Quantifying randomness in real networks

TL;DR

This paper uses the $dk$-series to analyze the balance of order and randomness in real networks, showing that many properties can be explained by fixed local characteristics and randomness.

Contribution

It introduces the use of the $dk$-series to quantify network randomness and demonstrates its effectiveness across diverse real-world networks.

Findings

Many network properties are reproduced by $dk$-random graphs.

$dk$-series captures key local and global network features.

Software for generating $dk$-random graphs is provided.

Abstract

Represented as graphs, real networks are intricate combinations of order and disorder.

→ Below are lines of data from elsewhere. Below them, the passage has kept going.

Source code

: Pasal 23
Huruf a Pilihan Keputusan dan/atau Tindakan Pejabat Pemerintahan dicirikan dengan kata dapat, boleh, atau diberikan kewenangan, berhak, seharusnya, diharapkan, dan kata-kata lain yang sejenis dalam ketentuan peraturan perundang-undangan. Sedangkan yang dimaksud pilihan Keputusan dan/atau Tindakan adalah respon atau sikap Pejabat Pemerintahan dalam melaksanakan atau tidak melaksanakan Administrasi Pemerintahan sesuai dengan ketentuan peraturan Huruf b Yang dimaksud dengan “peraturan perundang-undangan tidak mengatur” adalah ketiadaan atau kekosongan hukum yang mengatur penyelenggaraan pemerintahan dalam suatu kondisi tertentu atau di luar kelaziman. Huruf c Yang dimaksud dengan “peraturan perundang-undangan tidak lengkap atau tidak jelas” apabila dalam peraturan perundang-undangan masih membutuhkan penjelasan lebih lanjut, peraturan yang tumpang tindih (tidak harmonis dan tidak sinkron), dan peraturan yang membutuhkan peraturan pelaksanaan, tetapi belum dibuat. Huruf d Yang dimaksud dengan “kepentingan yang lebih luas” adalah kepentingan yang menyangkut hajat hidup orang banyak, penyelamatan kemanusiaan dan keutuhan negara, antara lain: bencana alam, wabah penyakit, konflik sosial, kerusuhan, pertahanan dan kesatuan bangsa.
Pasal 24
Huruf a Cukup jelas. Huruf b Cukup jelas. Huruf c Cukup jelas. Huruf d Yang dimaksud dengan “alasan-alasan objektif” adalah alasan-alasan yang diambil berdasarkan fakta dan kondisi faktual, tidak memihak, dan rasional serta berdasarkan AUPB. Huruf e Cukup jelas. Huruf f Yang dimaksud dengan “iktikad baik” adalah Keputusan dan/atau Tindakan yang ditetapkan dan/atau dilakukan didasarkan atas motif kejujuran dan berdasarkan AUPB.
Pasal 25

Fixing some of the structural properties of network models to their values observed in real networks, many other properties appear as statistical consequences of these fixed observables, plus randomness in other respects. Here we employ the $dk$-series, a complete set of basic characteristics of the network structure, to study the statistical dependencies between different network properties. We consider six real networks---the Internet, US airport network, human protein interactions, technosocial web of trust, English word network, and an fMRI map of the human brain---and find that many important local and global structural properties of these networks are closely reproduced by $dk$-random graphs whose degree distributions, degree correlations, and clustering are as in the corresponding real network. We discuss important conceptual, methodological, and practical implications of this evaluation of network randomness, and release software to generate $dk$-random graphs.